You probably saw somewhere earlier today that it’s the 50th anniversary of the premiere episode of the Batman TV show. As it happens, I saw that episode when it first aired. I don’t have any specific memory of the show itself, but I do have specific memories of what happened in my family before and after the show.

I watched the show with my mom. My dad had decided not to watch, and we couldn’t convince him otherwise. In some ways, he was right—it was a very silly show and silly wasn’t his thing. But the next day he came home from work determined to watch the second episode, which was on that very night because ABC ran two episodes per week, on Wednesdays and Thursdays, during the show’s first two seasons.

What changed his mind? FOMO. Everyone he worked with had seen the first episode, and they talked about it all day. He couldn’t stand to be out of the loop. Holy peer pressure, Batman!

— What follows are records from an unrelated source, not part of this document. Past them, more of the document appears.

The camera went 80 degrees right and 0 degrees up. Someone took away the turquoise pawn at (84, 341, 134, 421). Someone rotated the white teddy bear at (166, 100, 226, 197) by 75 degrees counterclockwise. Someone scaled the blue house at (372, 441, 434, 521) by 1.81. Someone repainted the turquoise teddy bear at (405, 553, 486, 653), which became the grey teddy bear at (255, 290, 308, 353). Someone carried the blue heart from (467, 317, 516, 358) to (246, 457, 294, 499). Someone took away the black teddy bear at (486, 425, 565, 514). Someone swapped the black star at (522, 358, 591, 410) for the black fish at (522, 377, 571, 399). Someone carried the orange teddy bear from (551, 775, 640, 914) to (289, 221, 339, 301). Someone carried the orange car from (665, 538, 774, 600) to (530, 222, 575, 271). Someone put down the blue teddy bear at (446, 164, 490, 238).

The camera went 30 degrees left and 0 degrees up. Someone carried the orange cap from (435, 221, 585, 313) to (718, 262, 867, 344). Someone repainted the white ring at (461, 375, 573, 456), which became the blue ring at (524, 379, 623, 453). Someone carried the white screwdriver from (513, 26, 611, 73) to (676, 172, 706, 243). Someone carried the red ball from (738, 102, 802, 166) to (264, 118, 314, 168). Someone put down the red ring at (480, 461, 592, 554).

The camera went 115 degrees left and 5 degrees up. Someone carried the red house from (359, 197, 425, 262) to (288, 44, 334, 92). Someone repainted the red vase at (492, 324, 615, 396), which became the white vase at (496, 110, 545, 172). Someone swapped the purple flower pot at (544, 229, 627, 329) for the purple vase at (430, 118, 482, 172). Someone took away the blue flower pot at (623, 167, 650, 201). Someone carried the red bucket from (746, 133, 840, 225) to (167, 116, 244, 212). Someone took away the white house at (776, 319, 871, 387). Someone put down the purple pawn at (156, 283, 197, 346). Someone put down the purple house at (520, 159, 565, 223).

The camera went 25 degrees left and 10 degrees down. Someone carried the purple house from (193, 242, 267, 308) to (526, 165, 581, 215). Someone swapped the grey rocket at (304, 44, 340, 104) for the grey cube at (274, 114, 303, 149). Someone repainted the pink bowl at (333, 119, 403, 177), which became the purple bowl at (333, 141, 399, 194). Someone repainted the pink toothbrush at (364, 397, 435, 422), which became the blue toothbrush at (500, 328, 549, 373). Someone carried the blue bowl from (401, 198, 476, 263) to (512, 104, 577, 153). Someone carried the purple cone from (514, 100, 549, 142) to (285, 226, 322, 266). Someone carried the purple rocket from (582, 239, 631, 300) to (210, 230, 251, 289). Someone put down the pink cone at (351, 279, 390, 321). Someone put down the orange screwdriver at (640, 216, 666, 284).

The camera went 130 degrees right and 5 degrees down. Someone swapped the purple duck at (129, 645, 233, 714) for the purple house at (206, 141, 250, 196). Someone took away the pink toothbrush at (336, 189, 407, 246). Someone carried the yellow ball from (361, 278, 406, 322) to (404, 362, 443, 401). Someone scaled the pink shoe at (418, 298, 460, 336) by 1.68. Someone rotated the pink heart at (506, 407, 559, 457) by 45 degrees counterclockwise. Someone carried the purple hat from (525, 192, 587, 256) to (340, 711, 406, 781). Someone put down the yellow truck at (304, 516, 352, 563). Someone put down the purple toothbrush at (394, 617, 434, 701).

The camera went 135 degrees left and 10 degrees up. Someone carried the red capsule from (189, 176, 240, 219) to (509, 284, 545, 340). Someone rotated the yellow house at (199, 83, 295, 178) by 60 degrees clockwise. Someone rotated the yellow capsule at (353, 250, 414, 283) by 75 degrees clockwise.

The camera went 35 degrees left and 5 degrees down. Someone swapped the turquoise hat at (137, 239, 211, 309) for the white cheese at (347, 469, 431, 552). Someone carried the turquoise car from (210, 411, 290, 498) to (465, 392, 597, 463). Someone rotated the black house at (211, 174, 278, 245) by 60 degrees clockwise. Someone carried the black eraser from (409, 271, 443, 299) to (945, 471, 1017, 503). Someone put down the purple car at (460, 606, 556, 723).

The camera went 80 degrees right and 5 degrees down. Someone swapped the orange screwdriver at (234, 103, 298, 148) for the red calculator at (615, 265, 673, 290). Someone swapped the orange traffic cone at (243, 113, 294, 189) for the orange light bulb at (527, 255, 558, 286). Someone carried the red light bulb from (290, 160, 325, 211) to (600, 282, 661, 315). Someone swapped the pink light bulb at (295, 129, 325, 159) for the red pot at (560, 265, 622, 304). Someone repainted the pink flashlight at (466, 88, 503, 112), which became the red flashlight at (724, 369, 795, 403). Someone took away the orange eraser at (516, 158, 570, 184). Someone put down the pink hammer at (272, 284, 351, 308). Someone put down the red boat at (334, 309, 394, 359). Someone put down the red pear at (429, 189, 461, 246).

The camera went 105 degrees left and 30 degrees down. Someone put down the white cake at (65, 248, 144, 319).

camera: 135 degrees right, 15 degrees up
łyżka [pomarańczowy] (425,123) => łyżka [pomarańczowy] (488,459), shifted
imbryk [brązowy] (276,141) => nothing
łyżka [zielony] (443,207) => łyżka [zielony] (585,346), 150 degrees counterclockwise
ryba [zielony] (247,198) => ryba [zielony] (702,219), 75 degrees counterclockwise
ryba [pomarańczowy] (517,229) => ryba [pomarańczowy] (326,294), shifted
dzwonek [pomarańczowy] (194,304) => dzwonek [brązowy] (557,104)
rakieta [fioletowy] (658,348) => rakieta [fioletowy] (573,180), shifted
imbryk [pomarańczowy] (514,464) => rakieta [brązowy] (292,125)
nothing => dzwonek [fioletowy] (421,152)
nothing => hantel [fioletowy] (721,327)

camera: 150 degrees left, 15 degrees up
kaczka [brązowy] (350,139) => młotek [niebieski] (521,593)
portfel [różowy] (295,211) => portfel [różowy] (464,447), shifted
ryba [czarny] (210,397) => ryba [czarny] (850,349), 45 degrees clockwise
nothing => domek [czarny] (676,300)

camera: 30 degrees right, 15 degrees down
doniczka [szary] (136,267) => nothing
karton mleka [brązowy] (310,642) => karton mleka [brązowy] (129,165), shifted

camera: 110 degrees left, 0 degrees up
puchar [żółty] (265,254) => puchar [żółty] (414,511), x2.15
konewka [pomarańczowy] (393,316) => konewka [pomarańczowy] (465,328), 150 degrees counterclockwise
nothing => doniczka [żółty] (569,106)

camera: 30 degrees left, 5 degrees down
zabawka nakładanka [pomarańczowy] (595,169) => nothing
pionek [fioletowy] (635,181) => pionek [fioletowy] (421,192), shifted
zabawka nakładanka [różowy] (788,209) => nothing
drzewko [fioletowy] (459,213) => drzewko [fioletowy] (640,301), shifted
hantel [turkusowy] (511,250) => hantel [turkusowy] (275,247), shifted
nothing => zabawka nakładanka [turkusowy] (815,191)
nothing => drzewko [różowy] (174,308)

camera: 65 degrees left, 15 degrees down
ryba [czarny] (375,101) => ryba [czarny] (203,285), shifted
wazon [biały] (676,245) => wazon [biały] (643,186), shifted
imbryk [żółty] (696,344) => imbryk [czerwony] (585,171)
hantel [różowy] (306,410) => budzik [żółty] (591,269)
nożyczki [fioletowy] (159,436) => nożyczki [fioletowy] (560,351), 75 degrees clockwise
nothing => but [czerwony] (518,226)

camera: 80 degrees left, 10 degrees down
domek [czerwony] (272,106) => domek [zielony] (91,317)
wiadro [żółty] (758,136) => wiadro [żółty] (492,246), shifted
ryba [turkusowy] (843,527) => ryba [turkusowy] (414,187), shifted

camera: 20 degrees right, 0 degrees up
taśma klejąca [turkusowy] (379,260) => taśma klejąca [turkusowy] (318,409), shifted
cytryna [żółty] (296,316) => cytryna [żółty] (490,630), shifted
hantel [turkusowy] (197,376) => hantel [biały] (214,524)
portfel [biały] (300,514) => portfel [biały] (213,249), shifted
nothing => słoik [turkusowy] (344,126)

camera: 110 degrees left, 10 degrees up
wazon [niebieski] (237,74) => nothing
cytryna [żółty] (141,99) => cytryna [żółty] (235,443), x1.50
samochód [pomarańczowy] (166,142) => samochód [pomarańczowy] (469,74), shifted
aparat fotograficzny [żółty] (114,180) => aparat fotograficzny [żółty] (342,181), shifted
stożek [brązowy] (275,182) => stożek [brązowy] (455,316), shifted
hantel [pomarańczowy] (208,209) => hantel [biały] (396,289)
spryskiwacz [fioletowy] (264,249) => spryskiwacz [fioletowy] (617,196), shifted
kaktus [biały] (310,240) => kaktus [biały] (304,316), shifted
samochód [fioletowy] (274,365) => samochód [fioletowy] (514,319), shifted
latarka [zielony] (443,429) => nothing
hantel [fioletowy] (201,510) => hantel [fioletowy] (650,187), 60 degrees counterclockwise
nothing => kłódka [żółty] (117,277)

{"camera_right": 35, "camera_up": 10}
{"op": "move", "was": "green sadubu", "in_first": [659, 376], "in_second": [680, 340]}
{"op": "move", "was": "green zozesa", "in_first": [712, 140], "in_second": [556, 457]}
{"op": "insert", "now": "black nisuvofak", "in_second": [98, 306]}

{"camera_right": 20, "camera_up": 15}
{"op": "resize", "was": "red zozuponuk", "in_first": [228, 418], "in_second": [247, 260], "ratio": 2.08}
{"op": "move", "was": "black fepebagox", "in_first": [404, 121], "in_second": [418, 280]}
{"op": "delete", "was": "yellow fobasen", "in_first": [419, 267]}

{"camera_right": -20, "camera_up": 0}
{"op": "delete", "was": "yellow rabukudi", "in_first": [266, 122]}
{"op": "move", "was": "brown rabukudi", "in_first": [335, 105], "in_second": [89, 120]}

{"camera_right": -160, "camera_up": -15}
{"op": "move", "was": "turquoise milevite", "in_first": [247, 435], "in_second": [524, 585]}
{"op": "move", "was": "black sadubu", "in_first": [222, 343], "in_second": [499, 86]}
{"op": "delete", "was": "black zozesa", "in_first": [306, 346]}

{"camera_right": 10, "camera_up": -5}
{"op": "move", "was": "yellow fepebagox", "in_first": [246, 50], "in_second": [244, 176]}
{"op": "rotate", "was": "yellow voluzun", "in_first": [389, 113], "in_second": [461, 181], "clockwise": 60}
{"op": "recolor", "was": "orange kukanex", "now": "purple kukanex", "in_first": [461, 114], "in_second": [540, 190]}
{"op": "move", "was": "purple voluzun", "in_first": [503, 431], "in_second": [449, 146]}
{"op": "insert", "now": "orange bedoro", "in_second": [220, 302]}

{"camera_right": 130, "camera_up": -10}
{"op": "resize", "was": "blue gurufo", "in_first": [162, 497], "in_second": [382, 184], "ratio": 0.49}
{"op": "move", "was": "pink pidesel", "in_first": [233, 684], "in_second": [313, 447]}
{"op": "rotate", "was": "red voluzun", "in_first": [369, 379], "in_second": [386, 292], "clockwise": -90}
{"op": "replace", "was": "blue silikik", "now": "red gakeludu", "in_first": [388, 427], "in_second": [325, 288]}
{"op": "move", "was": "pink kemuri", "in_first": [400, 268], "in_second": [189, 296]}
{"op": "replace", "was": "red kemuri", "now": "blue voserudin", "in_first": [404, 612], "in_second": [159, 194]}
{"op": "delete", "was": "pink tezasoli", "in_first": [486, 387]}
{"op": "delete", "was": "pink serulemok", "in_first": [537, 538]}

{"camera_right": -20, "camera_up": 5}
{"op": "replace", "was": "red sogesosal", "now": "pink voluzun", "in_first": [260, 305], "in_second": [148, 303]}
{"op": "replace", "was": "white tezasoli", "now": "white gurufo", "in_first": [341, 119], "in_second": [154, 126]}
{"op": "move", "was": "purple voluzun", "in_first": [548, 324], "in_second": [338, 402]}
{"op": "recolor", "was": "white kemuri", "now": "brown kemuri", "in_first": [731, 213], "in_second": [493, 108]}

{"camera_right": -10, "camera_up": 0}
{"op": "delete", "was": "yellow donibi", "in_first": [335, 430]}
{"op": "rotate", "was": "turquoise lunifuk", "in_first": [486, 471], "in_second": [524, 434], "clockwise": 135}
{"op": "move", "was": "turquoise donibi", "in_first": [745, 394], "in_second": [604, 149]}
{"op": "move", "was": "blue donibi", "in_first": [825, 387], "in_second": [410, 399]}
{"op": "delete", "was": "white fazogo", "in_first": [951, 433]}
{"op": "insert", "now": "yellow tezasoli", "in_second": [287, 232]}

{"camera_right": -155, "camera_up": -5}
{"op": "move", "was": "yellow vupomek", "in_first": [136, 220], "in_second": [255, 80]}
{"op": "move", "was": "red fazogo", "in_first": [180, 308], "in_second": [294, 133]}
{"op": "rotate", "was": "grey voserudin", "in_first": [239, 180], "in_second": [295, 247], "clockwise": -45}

In other Batman news, I spent a good chunk of my lunch hour today scrolling through a Batman-related Tumblr: A Collection of Bat-Labels. It’s a series of stills from the TV show in which you see ridiculous labels on doorways, shelves, buildings, and (mostly) pieces of Bat-equipment. Merlin Mann reblogged one of the entries at Kung Fu Grippe, and now I need to see them all. So far, this one is probably my favorite, but it’s hard to choose.

Costume change lever

Image from A Collection of Bat-Labels.

Apart from being funny on their own, the labels were poking fun at the habit Batman comic books had of adding labels to drawings of the Batcave—an idea that Jack Kirby stole repurposed for the Baxter Building in many of the early issues of the Fantastic Four.

I wanted to add an example here of some artwork from an old Batman comic showing these labels. I remembered that there was a giant penny in the Batcave’s trophy room, so I did an image search on “Batman giant penny,” which led me to this lovely example from 1968.

Batcave

Image from Bully’s Comics.

What was really weird, though, was that the page this image came from is devoted to a particular issue of Batman that I know I read back when I was a little kid. In one of the stories, Robin’s been kidnapped by a criminal mastermind, and in order to get him back safely, Batman signs a pledge not to set foot in Gotham City for a week. The mastermind plans to use that week to rob all the wealth out of Gotham, but Batman continually thwarts him from a sort of super-sized Batcopter that hovers over the city.

Near the end of the week, Batman is finally forced to land on the roof of a building to stop the mastermind. Although he’s been caught, the mastermind is happy that he’s managed to get the honorable Batman to break his pledge. But it turns out that the building they’re on is a post office, which, Batman explains, is the territory of the US federal government and therefore not part of Gotham City. The city is saved and he didn’t break his pledge!

I thought this was bullshit when I was eight years old, and I still think it’s bullshit. Whenever I hear someone going on about the Dark Knight and how cool Batman is, I think of this story and how Batman comes off as just an annoying niggler. The TV show was right to poke fun at him.